◆ TASKS TO COMPLETE:
(a) Update the stretch of the "Why and How" text from "Why and How" through "a family member." by changing "Global research" to "International research", and write out the whole revised stretch.
(b) Take the "Why and How" text on children's reading further, starting right after its final sentence.

◆ EXCERPT TO READ:
Why and How

Why RED

Global research suggests that families with incomes below poverty lines are less likely to read every day.According to the National Center for Education Statistics (NCES) only 53 percent of children ages three to five were read to by a family member.

According to research, One in six children who are not reading proficiently in the third grade do not graduate from high school on time, a rate four times greater than that for proficient readers. This is even many times higher among underprivileged families and among rural households. There is also research that support the challenges children with disability, cancer or any other illness face with regards to reading.

Reading increases children exposure to language, fosters the development of literacy skills, reading comprehension, vocabulary and shared positive attitude between families. Finally, Pew Research Center conducted a survey among US adults which suggests 90 percent of the public believe reading and communication as the most important skill required for success. Our Approach results in stronger relationships, emotional spark, global opportunities and perspective, academic excellence, language mastery, enhanced leadership skills, effective communication skills, multisensory integration and increased vocabulary.

◆ EXTRACTED DATA:
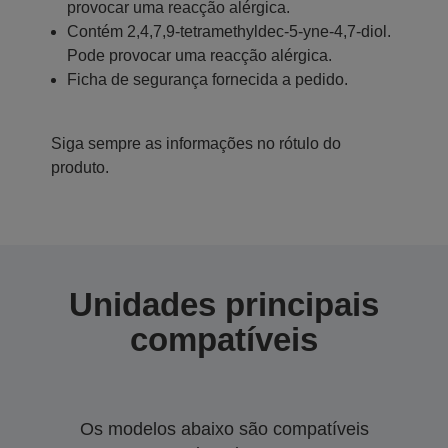
provocar uma reacção alérgica.
Contém 2,4,7,9-tetramethyldec-5-yne-4,7-diol.
Pode provocar uma reacção alérgica.
Ficha de segurança fornecida a pedido.
Siga sempre as informações no rótulo do
produto.
Unidades principais
compatíveis
Os modelos abaixo são compatíveis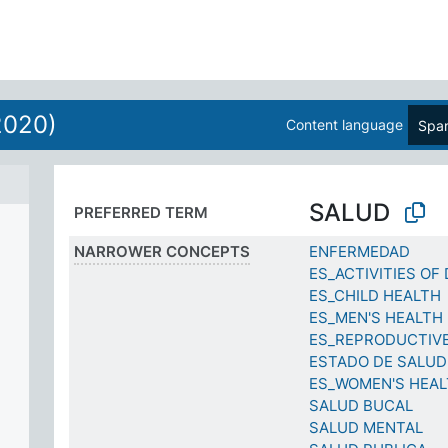
2020)
Content language
Span
SALUD
PREFERRED TERM
NARROWER CONCEPTS
ENFERMEDAD
ES_ACTIVITIES OF 
ES_CHILD HEALTH
ES_MEN'S HEALTH
ES_REPRODUCTIV
ESTADO DE SALUD
ES_WOMEN'S HEA
SALUD BUCAL
SALUD MENTAL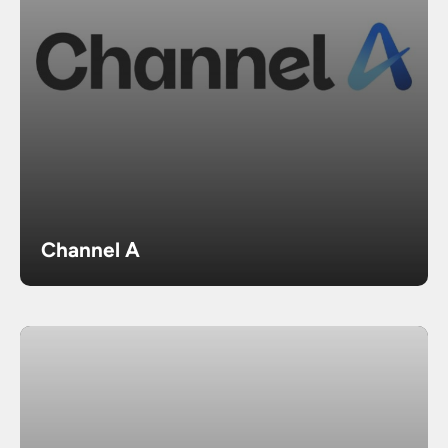
Channel A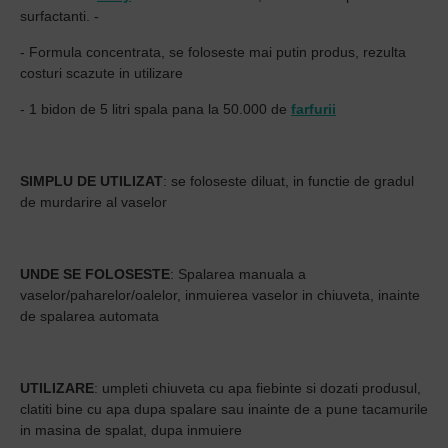
surfactanti. -
- Formula concentrata, se foloseste mai putin produs, rezulta
costuri scazute in utilizare
- 1 bidon de 5 litri spala pana la 50.000 de
farfurii
SIMPLU DE UTILIZAT
: se foloseste diluat, in functie de gradul
de murdarire al vaselor
UNDE SE FOLOSESTE
: Spalarea manuala a
vaselor/paharelor/oalelor, inmuierea vaselor in chiuveta, inainte
de spalarea automata
UTILIZARE
: umpleti chiuveta cu apa fiebinte si dozati produsul,
clatiti bine cu apa dupa spalare sau inainte de a pune tacamurile
in masina de spalat, dupa inmuiere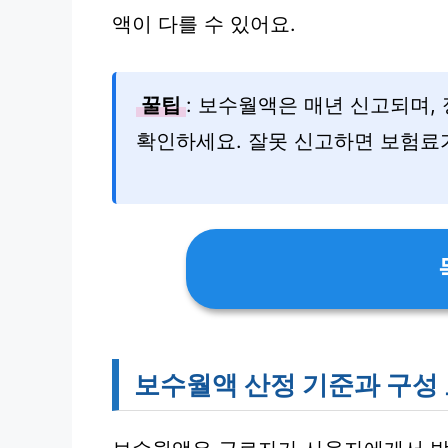
액이 다를 수 있어요.
꿀팁
: 보수월액은 매년 신고되며,
확인하세요. 잘못 신고하면 보험료
보수월액 산정 기준과 구성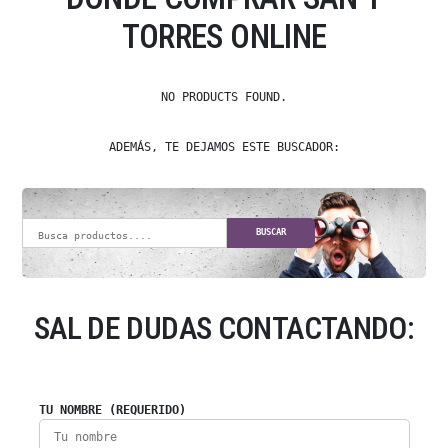
TORRES ONLINE
NO PRODUCTS FOUND.
ADEMÁS, TE DEJAMOS ESTE BUSCADOR:
BUSCAR
SAL DE DUDAS CONTACTANDO:
TU NOMBRE (REQUERIDO)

◆ ANSWERS TO THE PROBLEMS:
(a)
Why and How

Why RED

International research suggests that families with incomes below poverty lines are less likely to read every day.According to the National Center for Education Statistics (NCES) only 53 percent of children ages three to five were read to by a family member.

(b)
How RED

RED Leverages a highly efficient literacy program reaching many kids and their families by placing the RED Bookshelf (Lending Library) in every classroom/community and fostering families engagement through the RED Knowledge Bank (a consolidated vocabulary guide by kids for kids). In partnership with book publishers, distributors and volunteers, we are efficiently able to deliver literacy to many kids around the globe. Effectively we do this through partners, distributors, publishers, volunteers, RED shows, RED knowledge bank and RED mobile lending library kiosks.

Measure RED

RED measures how its outreach is impacting literacy through its RED and KID Barometer. The RED Barometer measures RED outreach in terms of number of children reached, number of books distributed or downloaded, number of participating organizations, number of resource partners or volunteers whereas the KID Barometer measures reading interest linked to reading frequency, family engagement and kids performance.